The trick is, after the fact, to scale the entropy based on the actual bit rate (so to speak) of whatever representation you're looking at. For example, a hexadecimal string is composed of characters that each represent a base-16 digit, i.e. a 4-bit number. Base64 representations use 4 (8-bit) characters to represent 24 bits of input, so each character represents 6 bits of data. Full 8-bit ASCII (or raw data) represents 8 bits of data per byte.

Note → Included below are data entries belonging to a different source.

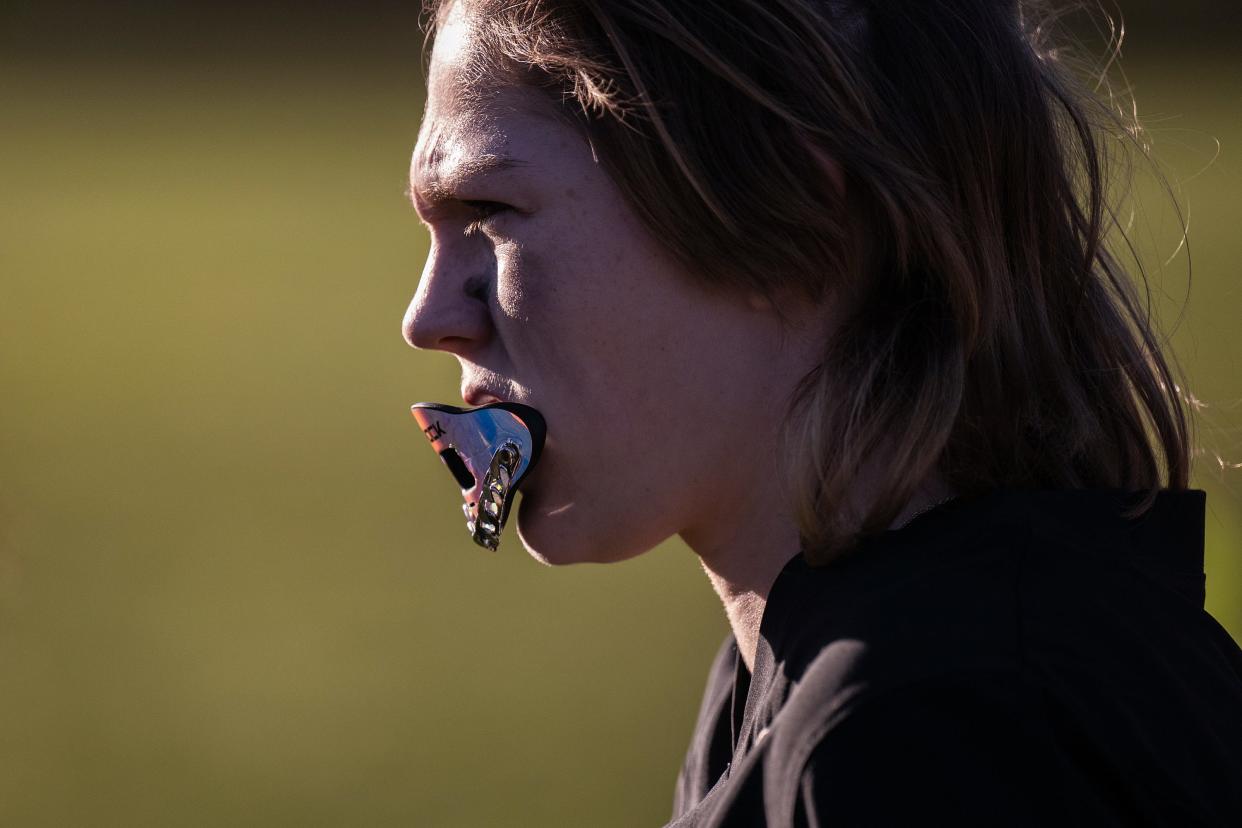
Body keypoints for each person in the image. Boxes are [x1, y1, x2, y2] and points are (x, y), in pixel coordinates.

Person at [401, 0, 1242, 824]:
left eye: (491, 211)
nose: (426, 317)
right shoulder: (778, 682)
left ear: (796, 208)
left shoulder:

Tartufo (or TruffleHog, from which it is derived) scales the entropy trigger level for each string based on what it is believed to represent (i.e. base64 or hex encodings) in order to determine whether or not a finding should be generated.

dustin-decker commented 2 years ago

Hey there, we've just released the next major version of TruffleHog!

It is a complete rewrite that scans more data sources and now supports detecting and verifying over 600 credentials. Please check it out when you can.

https://trufflesecurity.com/blog/introducing-trufflehog-v3

We're no longer maintaining v2 so I am closing this issue.